San Francisco is slated to spend nearly $280 million this year on housing and services for the homeless — a roughly 40 percent increase compared to just five years ago. Over that same span, however, the number of homeless in the city has largely remained the same at about 7,500 people, according to city counts.
"About 70 percent of the people estimated to be homeless in San Francisco were actually housed in San Francisco before they became homeless," Breed said. "We have to make sure people who live here, [and] sadly, people who are homeless here, that they are also held accountable for taking care of our streets. This is our home."
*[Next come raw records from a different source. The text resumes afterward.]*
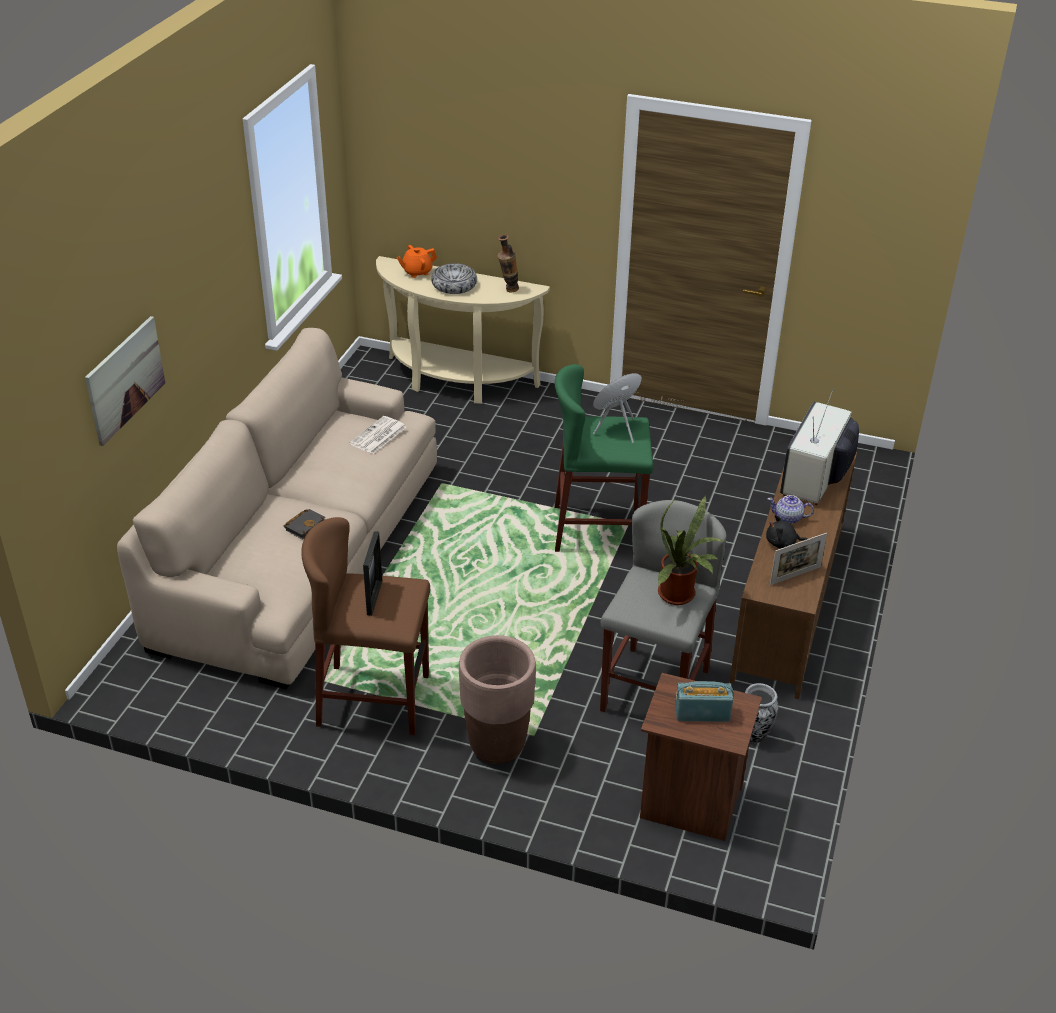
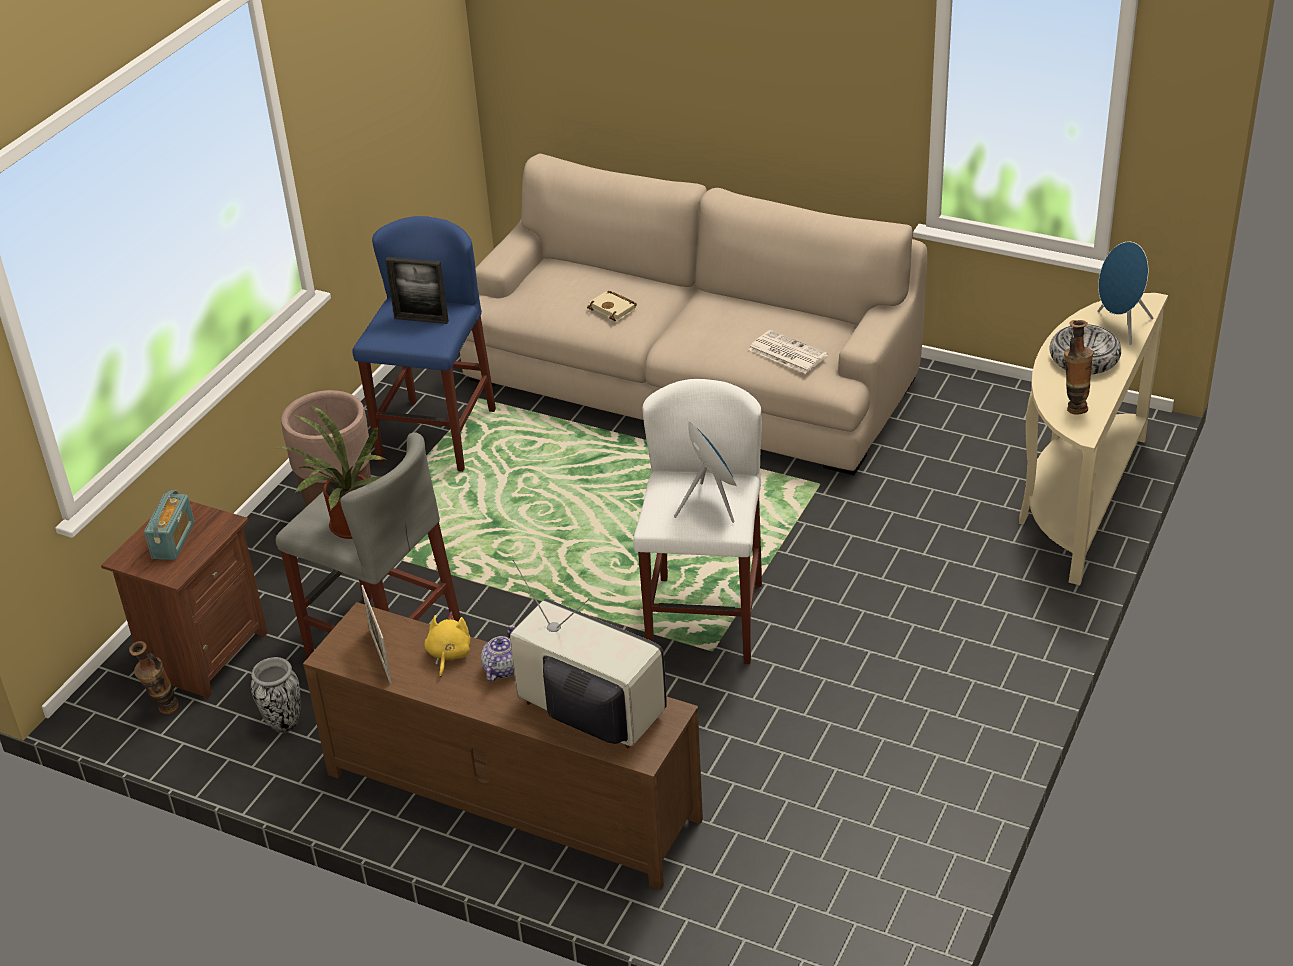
camera: 100 degrees right, 0 degrees up
picture [85,316,165,446] -> none
black book [284,509,326,539] -> beige book [587,291,637,321]
brown stool [301,517,430,735] -> blue stool [352,216,496,472]
orange teapot [397,245,437,278] -> blue speaker [1097,241,1154,345]
green stool [555,364,653,552] -> white stool [633,379,762,664]
black plush toy [766,515,808,549] -> yellow plush toy [425,612,470,677]
none -> vase [129,641,179,715]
City’s Street Cleaning Budget Slated for 20 percent Boost
San Francisco spent $65 million on street cleaning last year and plans to add nearly $13 million in additional spending over the next two years.
"I don’t think that the city is poorly spending what it already has," Breed said. "I spend a lot of time on Fillmore Street. I see the people who are part of a program, out there power washing. They’re out there doing what they can to keep the community clean, almost every day, and then right after they leave, maybe an hour or two later, the place is filled with trash again."